══ PASSAGE SHOWN

United States v. Charles Herschel Dimsdale

410 F.2d 358 | 5th Cir. | 1969

410 F.2d 358

UNITED STATES of America, Plaintiff-Appellee,
v.
Charles Herschel DIMSDALE, Defendant-Appellant.

No. 26310.

United States Court of Appeals Fifth Circuit.

April 29, 1969.

Thomas M. Baumer, Jacksonville, Fla., (court-appointed) for defendant-appellant.

Edward F. Boardman, U. S. Atty., Middle District of Florida, Samuel S. Forman, Asst. U. S. Atty., Jacksonville, Fla., for plaintiff-appellee.

Before COLEMAN and GOLDBERG, Circuit Judges, and SKELTON, Judge of the Court of Claims.*

COLEMAN, Circuit Judge:

1

The Grand Jury for the Middle District of Florida, Jacksonville Division, charged that on or about September 29, 1967, Charles Herschel Dimsdale knowingly transported and caused to be transported in interstate commerce from Dothan, Alabama, to Jacksonville, Florida, one Patsy Ruth Weems, for the purpose of prostitution, debauchery and other immoral purposes, Title 18 U.S.C. § 2421. The first jury failed to convict, but upon the second trial a guilty verdict resulted, followed by a sentence of five years imprisonment. We affirm.

2

A first reading of the record and the initial consideration of briefs and argument of counsel raised considerable doubt of the validity of this conviction.

3

As to the alleged interstate transportation and the purpose of it, the proof depended on the testimony of Patsy Ruth Weems. She registered her complaint with an agent of the Federal Bureau of Investigation while in jail on the occasion of her fourth arrest for prostitution. Her first written statement to the F.B.I. failed altogether to make a case. In fact, she there stated in writing that she came from Dothan to Jacksonville with Dimsdale in order to obtain employment as a dancer. Her testimony on the first trial as to the essential elements of the corpus delicti was meager and sketchy. At the second trial, however, Mrs. Weems gave testimony in depth, vigorously fortified at all points. She said repeatedly and extensively that the illegal purpose of the transportation was agreed upon before the parties set out for Jacksonville. The resolution of her credibility was for the jury. The jury believed this testimony, or it would not have convicted. The prior inadequacies and contradictions in the testimony must have been discounted on the likelihood that Mrs. Weems began as a reluctant witness against her former associate and only at last came around to telling the whole truth.

════

PROMPT 1
Summarize the court opinion above in two sentences.
PROMPT 2
Tally the lines of the records below that contain the string "Apartamentos", and give only the number.

══ DATA FOR ANALYSIS

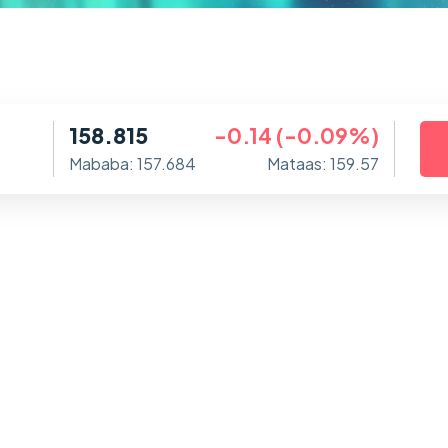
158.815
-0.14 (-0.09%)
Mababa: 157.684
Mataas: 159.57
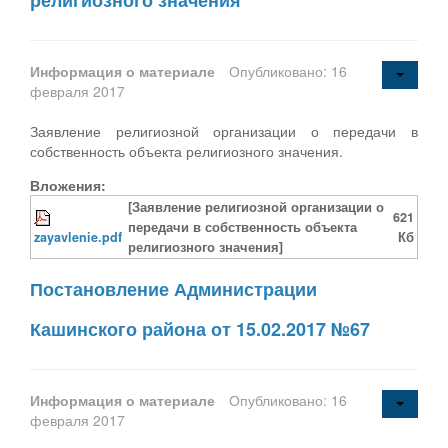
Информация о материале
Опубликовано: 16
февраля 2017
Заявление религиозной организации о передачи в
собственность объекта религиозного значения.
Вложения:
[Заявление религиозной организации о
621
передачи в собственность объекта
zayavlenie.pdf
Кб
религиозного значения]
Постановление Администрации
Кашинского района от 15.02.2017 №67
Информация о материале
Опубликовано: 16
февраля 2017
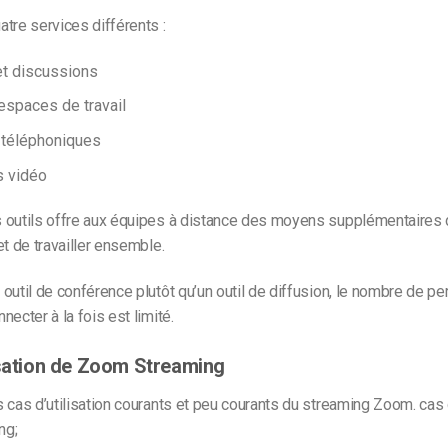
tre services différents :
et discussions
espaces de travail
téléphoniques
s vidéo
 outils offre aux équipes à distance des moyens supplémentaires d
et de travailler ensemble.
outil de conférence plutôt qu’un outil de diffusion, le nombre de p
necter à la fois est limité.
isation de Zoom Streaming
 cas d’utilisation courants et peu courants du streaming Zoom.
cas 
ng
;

════
══ DATA FOR ANALYSIS

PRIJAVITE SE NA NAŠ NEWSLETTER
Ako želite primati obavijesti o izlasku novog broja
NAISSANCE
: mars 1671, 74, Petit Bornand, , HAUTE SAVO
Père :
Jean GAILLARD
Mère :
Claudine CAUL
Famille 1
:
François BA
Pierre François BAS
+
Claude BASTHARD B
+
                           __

════
══ DATA FOR ANALYSIS

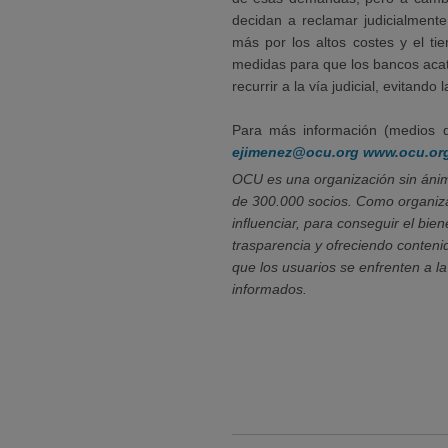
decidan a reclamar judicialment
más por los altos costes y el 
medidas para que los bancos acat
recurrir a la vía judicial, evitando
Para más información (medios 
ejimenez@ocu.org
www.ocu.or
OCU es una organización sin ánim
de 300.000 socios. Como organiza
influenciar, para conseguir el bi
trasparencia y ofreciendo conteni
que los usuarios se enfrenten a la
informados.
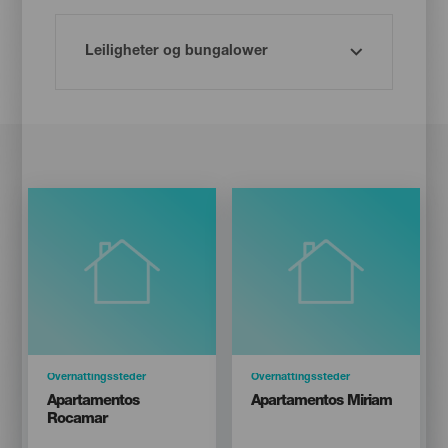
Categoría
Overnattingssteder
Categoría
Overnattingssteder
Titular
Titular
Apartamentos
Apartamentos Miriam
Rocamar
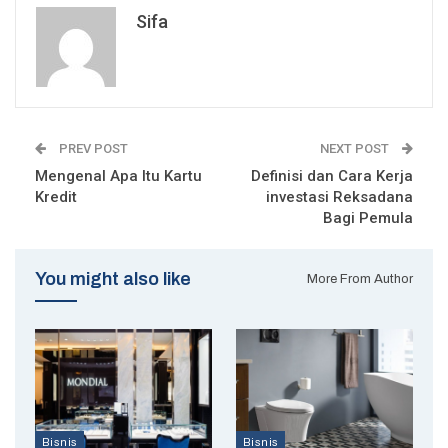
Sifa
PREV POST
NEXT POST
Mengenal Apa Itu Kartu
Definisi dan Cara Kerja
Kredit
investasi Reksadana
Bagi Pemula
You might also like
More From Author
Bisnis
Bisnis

════

EXERCISE OUTPUT 1
A grand jury charged Charles Herschel Dimsdale with knowingly transporting Patsy Ruth Weems in interstate commerce from Dothan, Alabama, to Jacksonville, Florida, for prostitution and other immoral purposes; the first jury failed to convict, but a second trial brought a guilty verdict and a five-year sentence, which the Fifth Circuit affirms. The proof of the transportation and its purpose depended on Weems's testimony, which was meager and contradictory at first but detailed at the second trial, and the court holds that her credibility was for the jury to resolve.

EXERCISE OUTPUT 2
2